- **TWOJE ZADANIE**
Kontynuuj recenzję nowojorskiej inscenizacji „Eugeniusza Oniegina”, zaczynając zaraz po jej ostatnim zdaniu.

- **PODANY FRAGMENT**
+--
Przegląd nowości

Oniegin dla wytrwałych

Opublikowano: wtorek, 08, październik 2013 17:41

Najnowsza inscenizacja „Eugeniusza Oniegina” Piotra Czajkowskiego w nowojorskiej Metropolitan Opera sprawia wrażenie jakby wyszła spod ręki kilku reżyserów. Dwa pierwsze akty wydają się dziełem amatorów, którzy przede wszystkim nie potrafią zapanować nad porządkiem na scenie. Dzieje się na niej wiele, by nie powiedzieć za dużo, co w końcu przynosi efekty monotonii i nudy, o której skądinąd wiele mówi zblazowany tytułowy bohater.
+--
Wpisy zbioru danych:
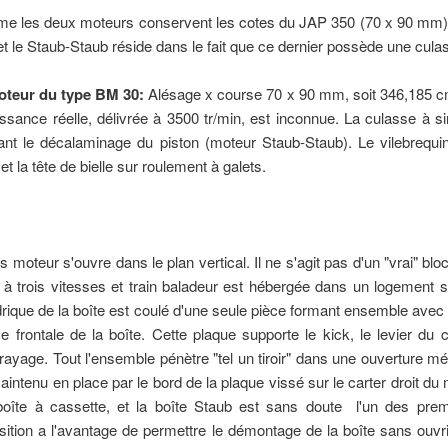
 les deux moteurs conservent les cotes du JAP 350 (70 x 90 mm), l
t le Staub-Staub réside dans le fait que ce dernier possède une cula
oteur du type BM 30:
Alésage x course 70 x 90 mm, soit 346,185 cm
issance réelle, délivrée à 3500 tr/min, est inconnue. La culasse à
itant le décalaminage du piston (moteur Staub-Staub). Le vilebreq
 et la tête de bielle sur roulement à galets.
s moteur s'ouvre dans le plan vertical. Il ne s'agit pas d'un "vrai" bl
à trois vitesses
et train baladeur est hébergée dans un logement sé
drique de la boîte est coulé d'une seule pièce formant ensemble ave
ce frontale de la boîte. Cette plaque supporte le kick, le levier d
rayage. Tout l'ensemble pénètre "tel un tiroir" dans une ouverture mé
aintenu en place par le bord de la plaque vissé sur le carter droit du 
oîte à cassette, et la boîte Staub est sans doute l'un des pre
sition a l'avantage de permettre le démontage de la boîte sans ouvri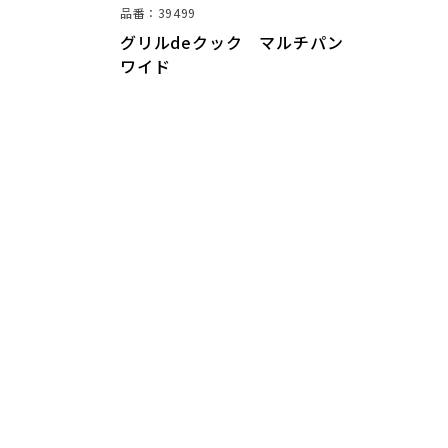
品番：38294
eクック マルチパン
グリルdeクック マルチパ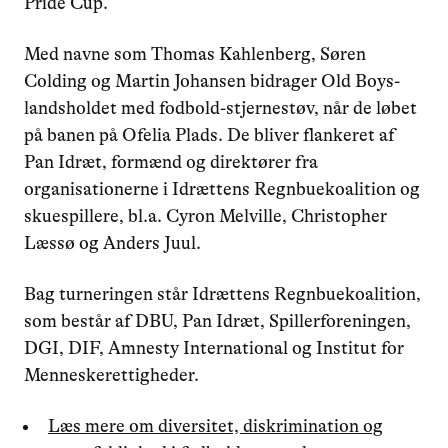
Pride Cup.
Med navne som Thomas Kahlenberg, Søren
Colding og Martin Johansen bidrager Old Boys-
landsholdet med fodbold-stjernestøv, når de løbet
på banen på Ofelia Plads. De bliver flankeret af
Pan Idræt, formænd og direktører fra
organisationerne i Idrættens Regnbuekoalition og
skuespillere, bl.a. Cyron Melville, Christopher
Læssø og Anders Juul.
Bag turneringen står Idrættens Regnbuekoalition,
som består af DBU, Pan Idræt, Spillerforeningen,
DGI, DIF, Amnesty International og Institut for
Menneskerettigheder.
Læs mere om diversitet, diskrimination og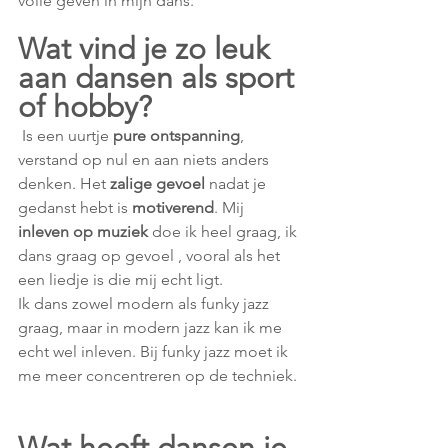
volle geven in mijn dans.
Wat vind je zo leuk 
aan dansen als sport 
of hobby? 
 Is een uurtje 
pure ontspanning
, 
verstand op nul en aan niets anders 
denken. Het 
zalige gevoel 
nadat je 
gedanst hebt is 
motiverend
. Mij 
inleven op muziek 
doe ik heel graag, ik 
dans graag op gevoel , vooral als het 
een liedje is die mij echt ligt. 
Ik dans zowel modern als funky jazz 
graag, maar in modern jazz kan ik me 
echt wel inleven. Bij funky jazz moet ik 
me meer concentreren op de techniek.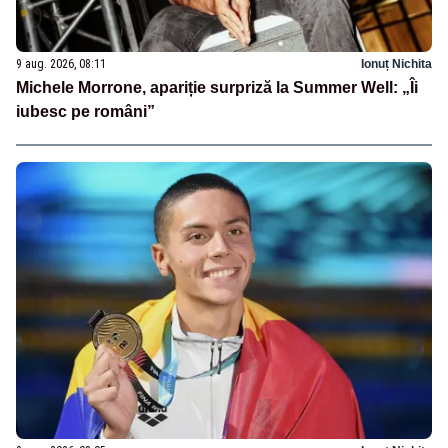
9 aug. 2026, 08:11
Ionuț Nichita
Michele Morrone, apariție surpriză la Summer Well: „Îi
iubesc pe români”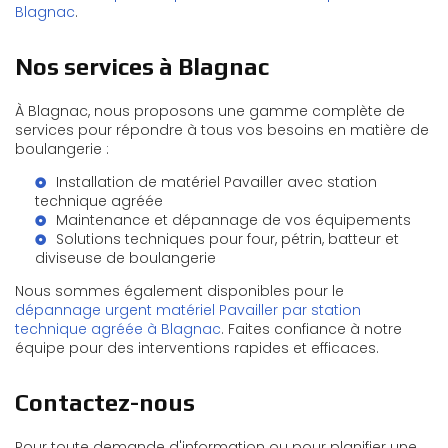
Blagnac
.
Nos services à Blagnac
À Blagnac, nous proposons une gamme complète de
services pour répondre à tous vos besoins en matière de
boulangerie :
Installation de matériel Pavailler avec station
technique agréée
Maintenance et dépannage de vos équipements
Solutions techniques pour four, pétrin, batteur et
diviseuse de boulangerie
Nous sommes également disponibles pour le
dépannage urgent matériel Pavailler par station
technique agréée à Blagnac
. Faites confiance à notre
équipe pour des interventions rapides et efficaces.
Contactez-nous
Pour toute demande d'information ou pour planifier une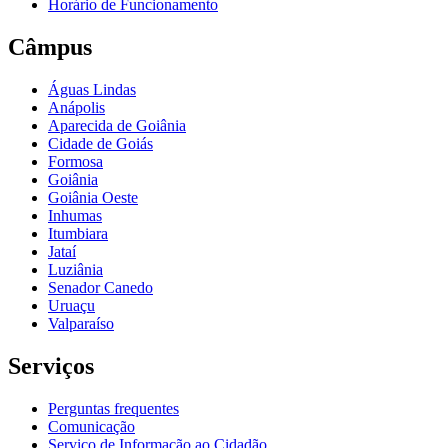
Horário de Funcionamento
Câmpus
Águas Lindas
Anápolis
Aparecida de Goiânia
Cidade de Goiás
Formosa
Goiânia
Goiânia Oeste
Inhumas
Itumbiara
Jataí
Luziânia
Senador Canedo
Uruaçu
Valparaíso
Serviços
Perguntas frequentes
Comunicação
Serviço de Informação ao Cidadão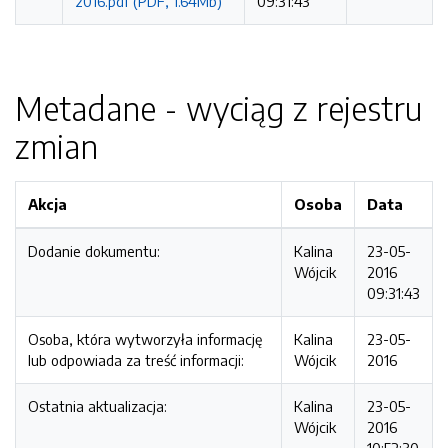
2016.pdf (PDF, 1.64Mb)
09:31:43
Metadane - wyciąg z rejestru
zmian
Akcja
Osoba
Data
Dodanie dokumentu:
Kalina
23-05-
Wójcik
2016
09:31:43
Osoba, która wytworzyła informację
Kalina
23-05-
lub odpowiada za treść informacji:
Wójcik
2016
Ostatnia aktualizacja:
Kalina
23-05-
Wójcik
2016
+--
- **WYNIK ZADANIA**
Eugeniusz Oniegin,MET 2

Hołd składany dziedziczce przez żniwiarzy przeradza się w wielką procesję z popami i świętymi obrazami, a następnie orgiastyczne tańce, przybierające formę chorobliwego zapamiętania, z podrzucaną do góry dziewczyną. Poza tym w rosyjskim dworze niczym w japońskim domu występują przesuwane ściany. Chaos osiąga swoje apogeum w scenie imienin Tatiany, rozgrywających się w pomieszczeniu nisko sklepionym (czyżby na strychu?), w którym uwijają się oprócz gości i tancerzy, tabuny dzieci poprzebierane w stroje, bardziej kojarzące się ze świętem Purym i jego grami o Esterze, a Francuz Triquet z transparentem „Święta Tatiana z Rzymu” (?) wydaje się być napoleońskim weteranem, który ze względu na utratę nogi na zawsze zmuszony był pozostać w rosyjskiej głuszy, o której też wielokrotnie wspomina się w libretcie.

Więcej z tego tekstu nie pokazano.